I had always lived in a house with my parents so living in a block of flats was all new to me. you could virtually hear every noise going, the lift doors opening and shutting, people walking across the corridor, the people who lived in the flat below us and above us. After listening to all those different sounds around me, I never really took into consideration the noises other people could hear from the flat I live in with my abuser.
Whenever he came back from the pub at ridiculous times of the night playing his music loudly for hours afterwards, my screams and my cries echoing around the flat.
These things were all a regular occurrence during our 3 year relationship and whenever I saw our neighbours the following day, nothing was ever said about the night before. It was as though I was invisible to them, that I didn’t even exist. They would say hello and be off, carrying on with their daily business.
I don’t even know what I was expecting them to say to me, let along how they could help me, but before they went I would just stare at them intensely hoping they would give me a hug and tell me everything would be okay.
One rare afternoon when I was in the pub with him, we sat together at the table by the window facing the bar, the lady who lived below us was the bar maid. She was leaning on the bar and looking at both of us. My ex had just taken a sip of his pint when she said, I hear her last night…My stomach started doing somersaults, my face felt hot, everything fell silent as I tried quickly to remember what had happened last night. You were having sex, she replied. I remember my ex abuser, spitting his beer out and with a huge grin on his face he said, well that’s the effect I have on women.
I felt so humiliated.
But if she heard that, she must have heard everything else too and why would she only mention that? If she heard my screams why didn’t she do something about it?

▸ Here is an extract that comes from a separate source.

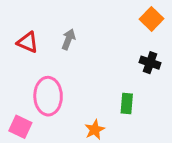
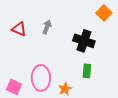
black cross: (150, 63) -> (84, 41), moved, size x1.5
pink ellipse: (48, 96) -> (41, 78), moved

One particular night, he came back drunk, well we went back to our neighbours flat and we were watching a film when everything suddenly turned into an uproar for some reason with my ex abuser turning over a chair and completely smashing the lightbulb in the living room and I can just remember our neighbour inhaling a deep gasp of breath and exhaling with, not tonight please. The smashing of the glass made me feel sick inside as I had no idea what was going to happen next. I sat on the settee next to my neighbour when a knock at the front door stopped everything. A voice said, it’s me, and instantly I recognised it to be the man from the flat above us. My ex said, what do you want, I’ve brought your DVDs back man. I squinted and looked at the clock on the wall in front me of me, it was 2.30am.
He opened the door and in cam the man from upstairs, he pushed some DVDs into my ex’s arms and proceeded to walk over to the settee where he squeezed next to me and the neighbour, whose flat we were at.
My instant reaction was oh ffs why have you sat next to me, now I’m going to have to face the consequences. I felt him tap me in my ribs but neither of us made eye contact and out of the corner of his mouth he whispered, I’ve only come to see if you are okay. Tears stung my eyes as I slowly nodded.
Looking back, I think he only came to see if there were any physical injuries and as soon as he arrived he left.
I was so broken inside and out, I didn’t know how to ask for help, I just thought someone would come over to me and fix all my missing pieces. He had brainwashed and manipulated me into believing it was all my fault and if I did tell anyone they wouldn’t believe me. So I didn’t tell anyone.
Years after I had left him, it was a nice sunny day, I had my bedroom window open when I heard someone shouting, help he’s going to kill me. For a few moments I froze but then I reached for my mobile phone from my back pocked at I dialled 999.
I spoke to male officer and I started the conversation with, I didn’t want to give my name for safety reasons and proceeded to tell him what I had heard. When I had finished the call, reality struck, years ago that was me but the only difference was everyone stood by and watched when it was happening to me.
I started to shake and panic so I went for a walk to clear my head, I couldn’t sop thinking about what I had heard, what had happened and what could have been. As I walked back down the road back home, I saw an ambulance outside the house I had heard the screaming coming from. I felt sick, I felt angry and upset but deep down I knew I did the right thing.
I didn’t get involved, I reported the incident anonymously and I didn’t stand by but I did help save a life.